Collected data
[Start of section]

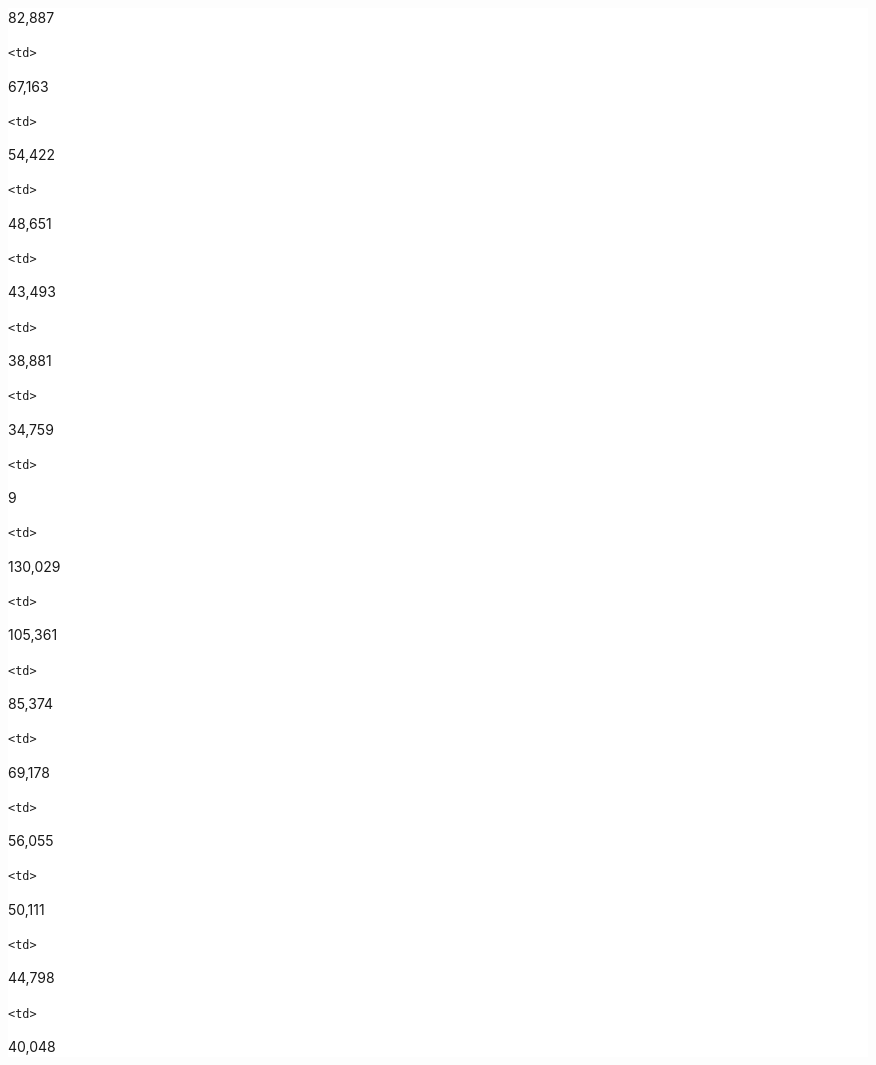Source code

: 82,887  </td>

    <td> 

67,163  </td>

    <td> 

54,422  </td>

    <td> 

48,651  </td>

    <td> 

43,493  </td>

    <td> 

38,881  </td>

    <td> 

34,759  </td>

  </tr>

  <tr>

    <td> 

9  </td>

    <td> 

130,029  </td>

    <td> 

105,361  </td>

    <td> 

85,374  </td>

    <td> 

69,178  </td>

    <td> 

56,055  </td>

    <td> 

50,111  </td>

    <td> 

44,798  </td>

    <td> 

40,048  </td>
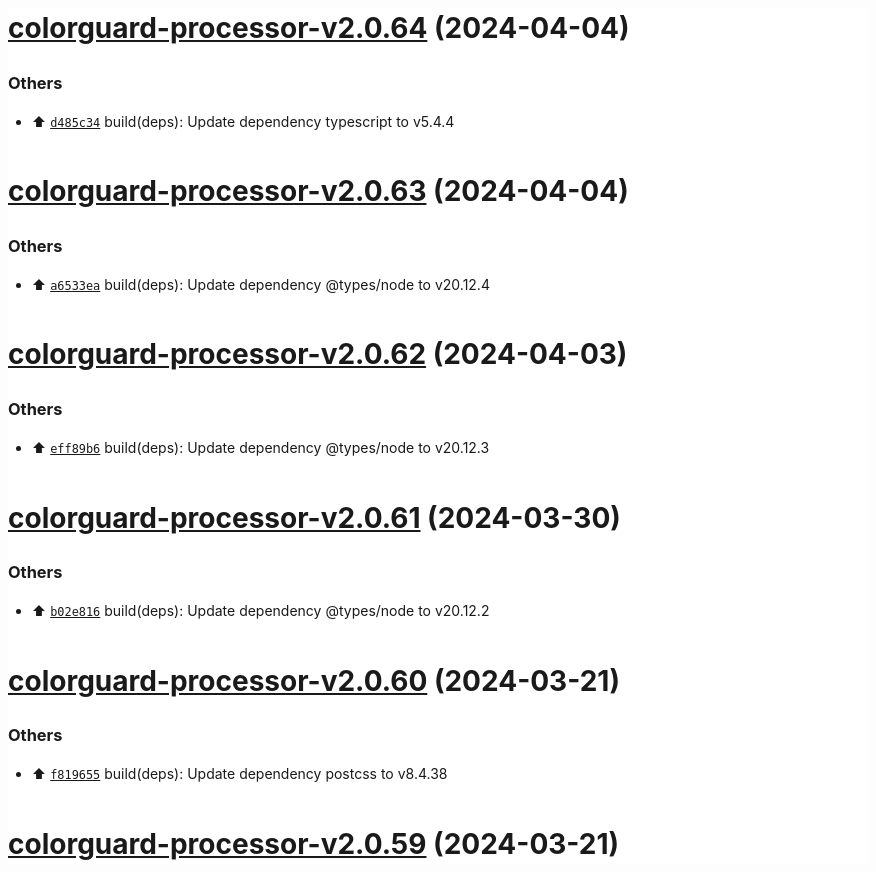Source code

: # [colorguard-processor-v2.0.64](https://github.com/bryanjtc/css-colorguard-upgraded/compare/colorguard-processor-v2.0.63...colorguard-processor-v2.0.64) (2024-04-04)

### Others

- ⬆️ [`d485c34`](https://github.com/bryanjtc/css-colorguard-upgraded/commit/d485c34) build(deps): Update dependency typescript to v5.4.4

# [colorguard-processor-v2.0.63](https://github.com/bryanjtc/css-colorguard-upgraded/compare/colorguard-processor-v2.0.62...colorguard-processor-v2.0.63) (2024-04-04)

### Others

- ⬆️ [`a6533ea`](https://github.com/bryanjtc/css-colorguard-upgraded/commit/a6533ea) build(deps): Update dependency @types/node to v20.12.4

# [colorguard-processor-v2.0.62](https://github.com/bryanjtc/css-colorguard-upgraded/compare/colorguard-processor-v2.0.61...colorguard-processor-v2.0.62) (2024-04-03)

### Others

- ⬆️ [`eff89b6`](https://github.com/bryanjtc/css-colorguard-upgraded/commit/eff89b6) build(deps): Update dependency @types/node to v20.12.3

# [colorguard-processor-v2.0.61](https://github.com/bryanjtc/css-colorguard-upgraded/compare/colorguard-processor-v2.0.60...colorguard-processor-v2.0.61) (2024-03-30)

### Others

- ⬆️ [`b02e816`](https://github.com/bryanjtc/css-colorguard-upgraded/commit/b02e816) build(deps): Update dependency @types/node to v20.12.2

# [colorguard-processor-v2.0.60](https://github.com/bryanjtc/css-colorguard-upgraded/compare/colorguard-processor-v2.0.59...colorguard-processor-v2.0.60) (2024-03-21)

### Others

- ⬆️ [`f819655`](https://github.com/bryanjtc/css-colorguard-upgraded/commit/f819655) build(deps): Update dependency postcss to v8.4.38

# [colorguard-processor-v2.0.59](https://github.com/bryanjtc/css-colorguard-upgraded/compare/colorguard-processor-v2.0.58...colorguard-processor-v2.0.59) (2024-03-21)
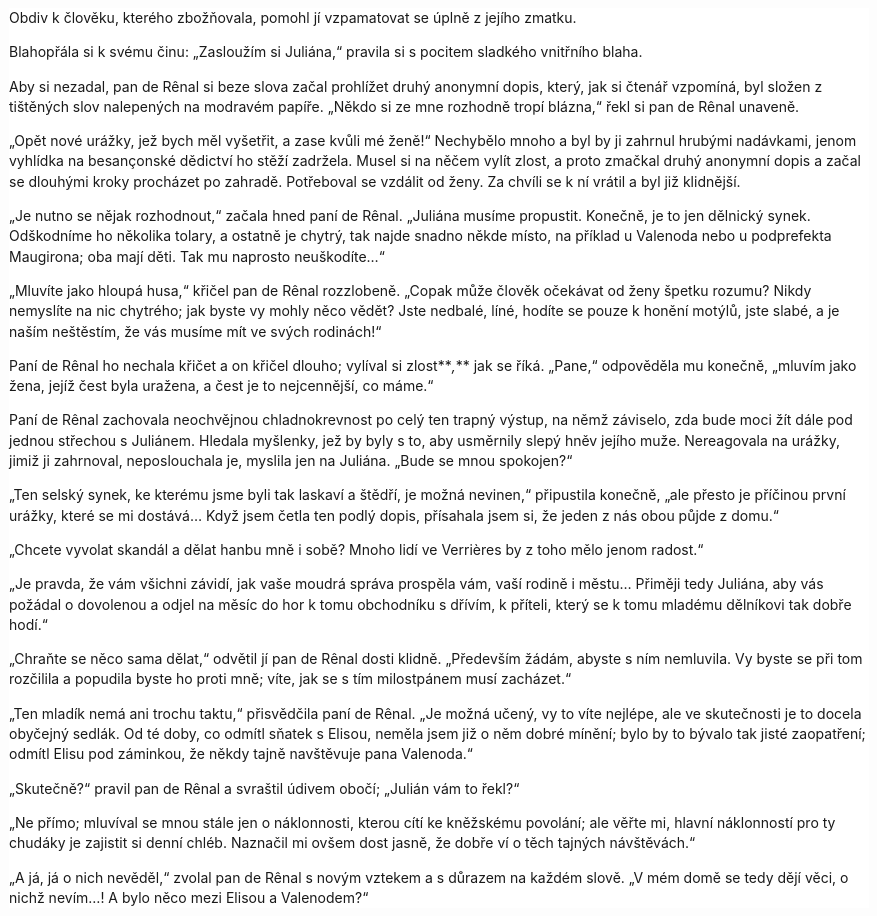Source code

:Obdiv k člověku, kterého zbožňovala, pomohl jí vzpamatovat se úplně z jejího zmatku.

Blahopřála si k svému činu: „Zasloužím si Juliána,“ pravila si s pocitem sladkého vnitřního blaha.

Aby si nezadal, pan de Rênal si beze slova začal prohlížet druhý anonymní dopis, který, jak si čtenář vzpomíná, byl složen z tištěných slov nalepených na modravém papíře. „Někdo si ze mne rozhodně tropí blázna,“ řekl si pan de Rênal unaveně.

„Opět nové urážky, jež bych měl vyšetřit, a zase kvůli mé ženě!“ Nechybělo mnoho a byl by ji zahrnul hrubými nadávkami, jenom vyhlídka na besançonské dědictví ho stěží zadržela. Musel si na něčem vylít zlost, a proto zmačkal druhý anonymní dopis a začal se dlouhými kroky procházet po zahradě. Potřeboval se vzdálit od ženy. Za chvíli se k ní vrátil a byl již klidnější.

„Je nutno se nějak rozhodnout,“ začala hned paní de Rênal. „Juliána musíme propustit. Konečně, je to jen dělnický synek. Odškodníme ho několika tolary, a ostatně je chytrý, tak najde snadno někde místo, na příklad u Valenoda nebo u podprefekta Maugirona; oba mají děti. Tak mu naprosto neuškodíte…“

„Mluvíte jako hloupá husa,“ křičel pan de Rênal rozzlobeně. „Copak může člověk očekávat od ženy špetku rozumu? Nikdy nemyslíte na nic chytrého; jak byste vy mohly něco vědět? Jste nedbalé, líné, hodíte se pouze k honění motýlů, jste slabé, a je naším neštěstím, že vás musíme mít ve svých rodinách!“

Paní de Rênal ho nechala křičet a on křičel dlouho; vylíval si zlost**_,_** jak se říká. „Pane,“ odpověděla mu konečně, „mluvím jako žena, jejíž čest byla uražena, a čest je to nejcennější, co máme.“

Paní de Rênal zachovala neochvějnou chladnokrevnost po celý ten trapný výstup, na němž záviselo, zda bude moci žít dále pod jednou střechou s Juliánem. Hledala myšlenky, jež by byly s to, aby usměrnily slepý hněv jejího muže. Nereagovala na urážky, jimiž ji zahrnoval, neposlouchala je, myslila jen na Juliána. „Bude se mnou spokojen?“

„Ten selský synek, ke kterému jsme byli tak laskaví a štědří, je možná nevinen,“ připustila konečně, „ale přesto je příčinou první urážky, které se mi dostává… Když jsem četla ten podlý dopis, přísahala jsem si, že jeden z nás obou půjde z domu.“

„Chcete vyvolat skandál a dělat hanbu mně i sobě? Mnoho lidí ve Verrières by z toho mělo jenom radost.“

„Je pravda, že vám všichni závidí, jak vaše moudrá správa prospěla vám, vaší rodině i městu… Přiměji tedy Juliána, aby vás požádal o dovolenou a odjel na měsíc do hor k tomu obchodníku s dřívím, k příteli, který se k tomu mladému dělníkovi tak dobře hodí.“

„Chraňte se něco sama dělat,“ odvětil jí pan de Rênal dosti klidně. „Především žádám, abyste s ním nemluvila. Vy byste se při tom rozčilila a popudila byste ho proti mně; víte, jak se s tím milostpánem musí zacházet.“

„Ten mladík nemá ani trochu taktu,“ přisvědčila paní de Rênal. „Je možná učený, vy to víte nejlépe, ale ve skutečnosti je to docela obyčejný sedlák. Od té doby, co odmítl sňatek s Elisou, neměla jsem již o něm dobré mínění; bylo by to bývalo tak jisté zaopatření; odmítl Elisu pod záminkou, že někdy tajně navštěvuje pana Valenoda.“

„Skutečně?“ pravil pan de Rênal a svraštil údivem obočí; „Julián vám to řekl?“

„Ne přímo; mluvíval se mnou stále jen o náklonnosti, kterou cítí ke kněžskému povolání; ale věřte mi, hlavní náklonností pro ty chudáky je zajistit si denní chléb. Naznačil mi ovšem dost jasně, že dobře ví o těch tajných návštěvách.“

„A já, já o nich nevěděl,“ zvolal pan de Rênal s novým vztekem a s důrazem na každém slově. „V mém domě se tedy dějí věci, o nichž nevím…! A bylo něco mezi Elisou a Valenodem?“
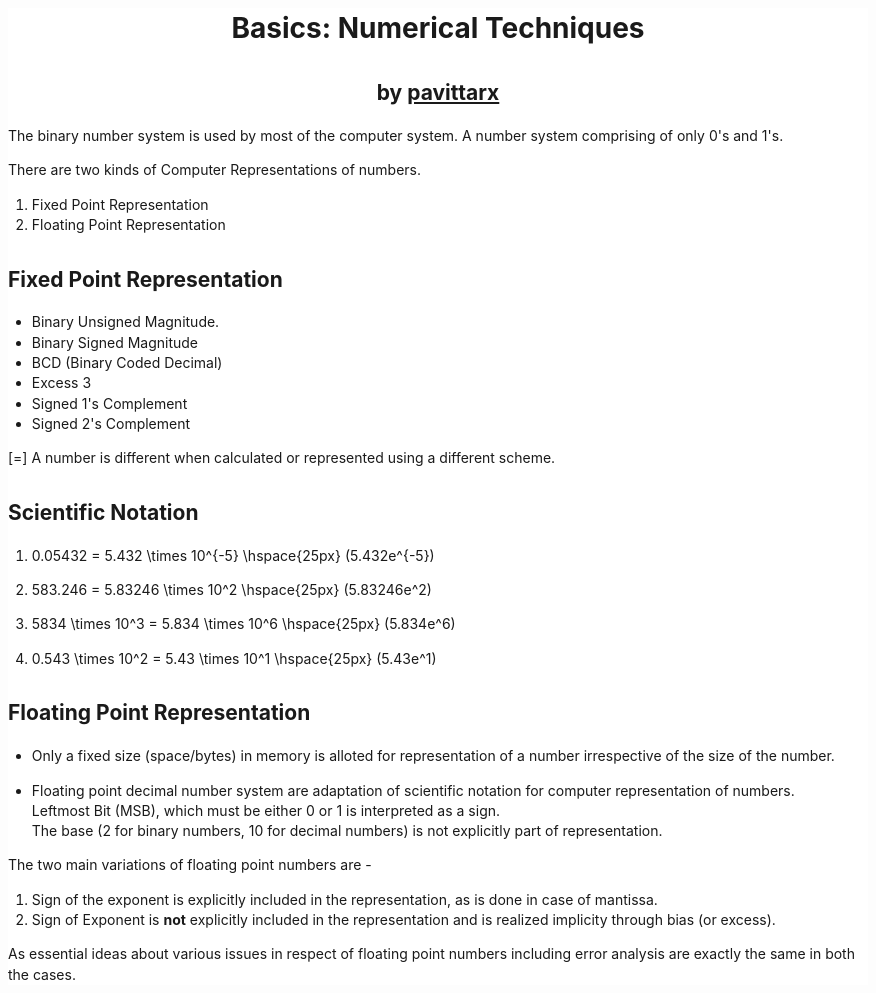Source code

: <link rel="stylesheet" href="https://cdn.jsdelivr.net/npm/katex@0.10.0-rc.1/dist/katex.min.css" integrity="sha384-D+9gmBxUQogRLqvARvNLmA9hS2x//eK1FhVb9PiU86gmcrBrJAQT8okdJ4LMp2uv" crossorigin="anonymous">

# <center> Basics: Numerical Techniques </center>
## <center> by [pavittarx](https://github.com/pavittrax) </center>

The binary number system is used by most of the computer system. A number system comprising of only 0's and 1's.

There are two kinds of Computer Representations of numbers. 

1. Fixed Point Representation 
2. Floating Point Representation 

## Fixed Point Representation
 * Binary Unsigned Magnitude.
 * Binary Signed Magnitude
 * BCD (Binary Coded Decimal)
 * Excess 3
 * Signed 1's Complement
 * Signed 2's Complement

 [=] A number is different when calculated or represented using a different scheme.

 ## Scientific Notation 

 1. <ktx> 0.05432 = 5.432 \times 10^{-5}  \hspace{25px} (5.432e^{-5})</ktx>

 2. <ktx> 583.246 = 5.83246 \times 10^2 \hspace{25px} (5.83246e^2)</ktx> 

3. <ktx> 5834 \times 10^3 = 5.834 \times 10^6 \hspace{25px} (5.834e^6)</ktx>

4. <ktx> 0.543 \times 10^2 = 5.43 \times 10^1 \hspace{25px} (5.43e^1) </ktx>

## Floating Point Representation
* Only a fixed size (space/bytes) in memory is alloted for representation of a number irrespective of the size of the number.

* Floating point decimal number system are adaptation of scientific notation for computer representation of numbers. <br/>
Leftmost Bit (MSB), which must be either 0 or 1 is interpreted as a sign. <br/>
The base (2 for binary numbers, 10 for decimal numbers) is not explicitly part of representation. 

The two main variations of floating point numbers are - 
1. Sign of the exponent is explicitly included in the representation, as is done in case of mantissa.
2. Sign of Exponent is **not** explicitly included in the representation and is realized implicity through bias (or excess).

As essential ideas about various issues in respect of floating point numbers including error analysis are exactly the same in both the cases.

[End of section]

**WHAT YOU SHOULD DO:**
With the pictures omitted, set down each line exactly, starting at the first line of the records above and ending with the line that contains "z jejího zmatku.".

**PROBLEM SOLUTION:**
Source code

: 82,887  </td>

    <td> 

67,163  </td>

    <td> 

54,422  </td>

    <td> 

48,651  </td>

    <td> 

43,493  </td>

    <td> 

38,881  </td>

    <td> 

34,759  </td>

  </tr>

  <tr>

    <td> 

9  </td>

    <td> 

130,029  </td>

    <td> 

105,361  </td>

    <td> 

85,374  </td>

    <td> 

69,178  </td>

    <td> 

56,055  </td>

    <td> 

50,111  </td>

    <td> 

44,798  </td>

    <td> 

40,048  </td>
Source code

: # [colorguard-processor-v2.0.64](https://github.com/bryanjtc/css-colorguard-upgraded/compare/colorguard-processor-v2.0.63...colorguard-processor-v2.0.64) (2024-04-04)

### Others

- ⬆️ [`d485c34`](https://github.com/bryanjtc/css-colorguard-upgraded/commit/d485c34) build(deps): Update dependency typescript to v5.4.4

# [colorguard-processor-v2.0.63](https://github.com/bryanjtc/css-colorguard-upgraded/compare/colorguard-processor-v2.0.62...colorguard-processor-v2.0.63) (2024-04-04)

### Others

- ⬆️ [`a6533ea`](https://github.com/bryanjtc/css-colorguard-upgraded/commit/a6533ea) build(deps): Update dependency @types/node to v20.12.4

# [colorguard-processor-v2.0.62](https://github.com/bryanjtc/css-colorguard-upgraded/compare/colorguard-processor-v2.0.61...colorguard-processor-v2.0.62) (2024-04-03)

### Others

- ⬆️ [`eff89b6`](https://github.com/bryanjtc/css-colorguard-upgraded/commit/eff89b6) build(deps): Update dependency @types/node to v20.12.3

# [colorguard-processor-v2.0.61](https://github.com/bryanjtc/css-colorguard-upgraded/compare/colorguard-processor-v2.0.60...colorguard-processor-v2.0.61) (2024-03-30)

### Others

- ⬆️ [`b02e816`](https://github.com/bryanjtc/css-colorguard-upgraded/commit/b02e816) build(deps): Update dependency @types/node to v20.12.2

# [colorguard-processor-v2.0.60](https://github.com/bryanjtc/css-colorguard-upgraded/compare/colorguard-processor-v2.0.59...colorguard-processor-v2.0.60) (2024-03-21)

### Others

- ⬆️ [`f819655`](https://github.com/bryanjtc/css-colorguard-upgraded/commit/f819655) build(deps): Update dependency postcss to v8.4.38

# [colorguard-processor-v2.0.59](https://github.com/bryanjtc/css-colorguard-upgraded/compare/colorguard-processor-v2.0.58...colorguard-processor-v2.0.59) (2024-03-21)
Source code

:Obdiv k člověku, kterého zbožňovala, pomohl jí vzpamatovat se úplně z jejího zmatku.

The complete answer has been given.